# WORK REQUEST
Reproduce each of the entries that follow, exactly.
─── DATA TO EXAMINE
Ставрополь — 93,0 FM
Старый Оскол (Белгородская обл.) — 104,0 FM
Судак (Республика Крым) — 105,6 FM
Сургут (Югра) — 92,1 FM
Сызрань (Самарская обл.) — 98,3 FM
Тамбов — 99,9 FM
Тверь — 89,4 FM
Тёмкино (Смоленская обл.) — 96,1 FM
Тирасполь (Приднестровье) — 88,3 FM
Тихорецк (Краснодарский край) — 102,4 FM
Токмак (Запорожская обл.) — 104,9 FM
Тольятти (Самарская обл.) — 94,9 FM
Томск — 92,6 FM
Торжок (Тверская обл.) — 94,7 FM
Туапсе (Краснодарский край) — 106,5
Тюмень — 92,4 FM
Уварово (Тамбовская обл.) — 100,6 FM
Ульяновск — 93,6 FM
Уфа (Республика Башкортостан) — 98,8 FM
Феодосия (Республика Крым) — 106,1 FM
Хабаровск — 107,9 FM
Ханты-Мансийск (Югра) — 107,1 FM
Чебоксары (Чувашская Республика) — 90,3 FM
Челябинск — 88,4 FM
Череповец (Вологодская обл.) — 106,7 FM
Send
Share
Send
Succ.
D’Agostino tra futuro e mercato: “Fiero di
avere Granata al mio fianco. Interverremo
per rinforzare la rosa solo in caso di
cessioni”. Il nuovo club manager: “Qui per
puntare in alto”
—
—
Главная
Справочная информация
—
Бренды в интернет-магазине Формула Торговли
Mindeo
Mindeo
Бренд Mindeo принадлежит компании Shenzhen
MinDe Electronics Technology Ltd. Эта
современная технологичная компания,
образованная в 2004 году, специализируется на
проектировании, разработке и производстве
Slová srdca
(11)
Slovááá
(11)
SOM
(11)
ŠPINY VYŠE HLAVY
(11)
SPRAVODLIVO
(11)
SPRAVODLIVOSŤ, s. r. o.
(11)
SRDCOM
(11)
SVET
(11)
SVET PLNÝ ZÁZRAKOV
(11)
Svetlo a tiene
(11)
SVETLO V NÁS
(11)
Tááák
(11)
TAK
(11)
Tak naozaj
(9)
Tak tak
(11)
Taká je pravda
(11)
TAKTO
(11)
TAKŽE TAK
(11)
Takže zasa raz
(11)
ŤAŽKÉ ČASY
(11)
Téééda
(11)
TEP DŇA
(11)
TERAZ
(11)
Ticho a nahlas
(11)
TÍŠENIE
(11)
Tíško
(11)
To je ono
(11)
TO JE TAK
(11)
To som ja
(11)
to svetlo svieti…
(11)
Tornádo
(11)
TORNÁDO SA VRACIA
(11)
──────
# SOLUTION BELOW
Ставрополь — 93,0 FM
Старый Оскол (Белгородская обл.) — 104,0 FM
Судак (Республика Крым) — 105,6 FM
Сургут (Югра) — 92,1 FM
Сызрань (Самарская обл.) — 98,3 FM
Тамбов — 99,9 FM
Тверь — 89,4 FM
Тёмкино (Смоленская обл.) — 96,1 FM
Тирасполь (Приднестровье) — 88,3 FM
Тихорецк (Краснодарский край) — 102,4 FM
Токмак (Запорожская обл.) — 104,9 FM
Тольятти (Самарская обл.) — 94,9 FM
Томск — 92,6 FM
Торжок (Тверская обл.) — 94,7 FM
Туапсе (Краснодарский край) — 106,5
Тюмень — 92,4 FM
Уварово (Тамбовская обл.) — 100,6 FM
Ульяновск — 93,6 FM
Уфа (Республика Башкортостан) — 98,8 FM
Феодосия (Республика Крым) — 106,1 FM
Хабаровск — 107,9 FM
Ханты-Мансийск (Югра) — 107,1 FM
Чебоксары (Чувашская Республика) — 90,3 FM
Челябинск — 88,4 FM
Череповец (Вологодская обл.) — 106,7 FM
Send
Share
Send
Succ.
D’Agostino tra futuro e mercato: “Fiero di
avere Granata al mio fianco. Interverremo
per rinforzare la rosa solo in caso di
cessioni”. Il nuovo club manager: “Qui per
puntare in alto”
—
—
Главная
Справочная информация
—
Бренды в интернет-магазине Формула Торговли
Mindeo
Mindeo
Бренд Mindeo принадлежит компании Shenzhen
MinDe Electronics Technology Ltd. Эта
современная технологичная компания,
образованная в 2004 году, специализируется на
проектировании, разработке и производстве
Slová srdca
(11)
Slovááá
(11)
SOM
(11)
ŠPINY VYŠE HLAVY
(11)
SPRAVODLIVO
(11)
SPRAVODLIVOSŤ, s. r. o.
(11)
SRDCOM
(11)
SVET
(11)
SVET PLNÝ ZÁZRAKOV
(11)
Svetlo a tiene
(11)
SVETLO V NÁS
(11)
Tááák
(11)
TAK
(11)
Tak naozaj
(9)
Tak tak
(11)
Taká je pravda
(11)
TAKTO
(11)
TAKŽE TAK
(11)
Takže zasa raz
(11)
ŤAŽKÉ ČASY
(11)
Téééda
(11)
TEP DŇA
(11)
TERAZ
(11)
Ticho a nahlas
(11)
TÍŠENIE
(11)
Tíško
(11)
To je ono
(11)
TO JE TAK
(11)
To som ja
(11)
to svetlo svieti…
(11)
Tornádo
(11)
TORNÁDO SA VRACIA
(11)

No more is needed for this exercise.